The writer, a former deputy governor of the Central Bank of Nigeria, was a presidential candidate in Nigeria’s 2019 general elections
A crackdown by Nigerian security forces in Lagos on peaceful protests against police brutality has revealed a dismal truth: the number one job of the police in Africa’s most populous country is regime protection, and the lives of citizens have little value.
This month, Nigerians have protested against the country’s notorious police unit, the Special Anti-Robbery Squad, with cries of “End Sars!”. On Tuesday, curfews were imposed by the state government and reports of shootings spread on social media. Amnesty International is investigating at least 10 deaths since the protests began; hundreds more are injured. The outcome could reshape Nigeria’s future.

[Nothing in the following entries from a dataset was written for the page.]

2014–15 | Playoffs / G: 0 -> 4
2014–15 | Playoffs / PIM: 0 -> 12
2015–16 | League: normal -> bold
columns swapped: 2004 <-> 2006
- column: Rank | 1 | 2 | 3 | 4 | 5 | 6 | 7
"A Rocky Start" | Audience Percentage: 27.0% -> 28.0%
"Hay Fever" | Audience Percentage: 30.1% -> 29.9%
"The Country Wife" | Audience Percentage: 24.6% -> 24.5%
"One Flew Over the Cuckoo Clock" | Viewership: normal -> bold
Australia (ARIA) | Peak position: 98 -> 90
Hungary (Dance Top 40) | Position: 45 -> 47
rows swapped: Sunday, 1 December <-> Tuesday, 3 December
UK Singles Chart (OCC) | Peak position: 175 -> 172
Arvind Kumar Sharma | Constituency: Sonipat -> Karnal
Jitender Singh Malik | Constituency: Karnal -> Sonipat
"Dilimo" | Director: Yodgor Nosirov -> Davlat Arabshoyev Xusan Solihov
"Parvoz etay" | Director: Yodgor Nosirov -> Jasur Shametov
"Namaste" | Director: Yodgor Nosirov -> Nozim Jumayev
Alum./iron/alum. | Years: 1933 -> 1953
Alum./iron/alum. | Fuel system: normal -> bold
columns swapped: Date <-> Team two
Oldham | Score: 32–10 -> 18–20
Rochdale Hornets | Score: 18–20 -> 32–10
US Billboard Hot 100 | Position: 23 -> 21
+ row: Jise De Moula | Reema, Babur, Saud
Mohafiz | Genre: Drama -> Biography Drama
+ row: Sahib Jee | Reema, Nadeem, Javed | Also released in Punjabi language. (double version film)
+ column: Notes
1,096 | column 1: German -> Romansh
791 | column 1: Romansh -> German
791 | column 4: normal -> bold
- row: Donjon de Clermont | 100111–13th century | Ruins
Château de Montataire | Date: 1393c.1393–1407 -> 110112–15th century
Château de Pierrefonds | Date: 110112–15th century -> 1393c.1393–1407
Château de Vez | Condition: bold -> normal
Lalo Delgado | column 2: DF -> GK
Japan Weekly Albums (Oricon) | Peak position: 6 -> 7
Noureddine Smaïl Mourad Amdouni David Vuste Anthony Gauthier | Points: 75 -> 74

There were echoes of the Black Lives Matter protests in the US over the summer, but in Nigeria the unrest has nothing to do with racism and everything to do with a culture of authoritarianism and corruption in a formal democracy where state power has very few limits.
The notorious Sars police unit was set up in the early 1990s as an elite force to combat robbery and banditry by terrorists and militias. But it has developed a reputation over the past decade for brutal killings, beatings and extortions of innocent young Nigerians.
The force is ill-trained, poorly equipped to fight crime and notoriously corrupt. The International Political Science Association’s World Internal Security and Police Index has ranked Nigeria as having the worst police force in the world.
Young Nigerians are enterprising, innovative and fun-loving, but they are also frustrated by rising unemployment and poverty. They have had enough of the heavy hand of police brutality and their rage has boiled over. But the crisis reflects a deeper one: of ineffective governance. In the absence of a social contract between the government and the governed, Nigerian youth feel alienated. With youth unemployment at 35 per cent, and many graduates unable to find work, migrating to foreign countries seems more attractive. Some have fallen victim to human trafficking as they seek opportunities abroad.
Nigeria’s young people have hitherto had little or no influence on the country’s politics and its weak governance. Disempowered by apathy and poverty, they become easy pawns in the hands of a political system that has obtained votes by providing “stomach infrastructure” — a euphemism for vote-buying — during election cycles.
Today, however, Nigerians have found their voice and their demands are justified. The country needs fundamental reform of its police force, with merit-based recruitment, training in human rights and community policing and forensic equipment to combat crime effectively. With only 350,000 federal police officers for a country of more than 200m people, Nigeria is under-policed. The country needs at least 1.5m new police officers. Its economy is oil-dependent and has been hit by a combination of depressed oil prices and the Covid-19 pandemic, but government should nevertheless prioritise spending on security, which would create essential jobs in the longer term.
President Muhammadu Buhari’s response to the protests should demonstrate real commitment to comprehensive police reform. In response to public pressure, the government promised to disband the Sars earlier this month, only to replace it with a Special Weapons and Tactics Team. Protesters considered this merely old wine in new skins and stuck with their demands for real reforms.
Buffeted on one side by the protesters and on the other by demands from Nigerians of all ages for constitutional reforms to devolve powers to regions from a bloated central government, based in the capital city of Abuja, Nigeria is inching towards a moment of reckoning with its many internal contradictions.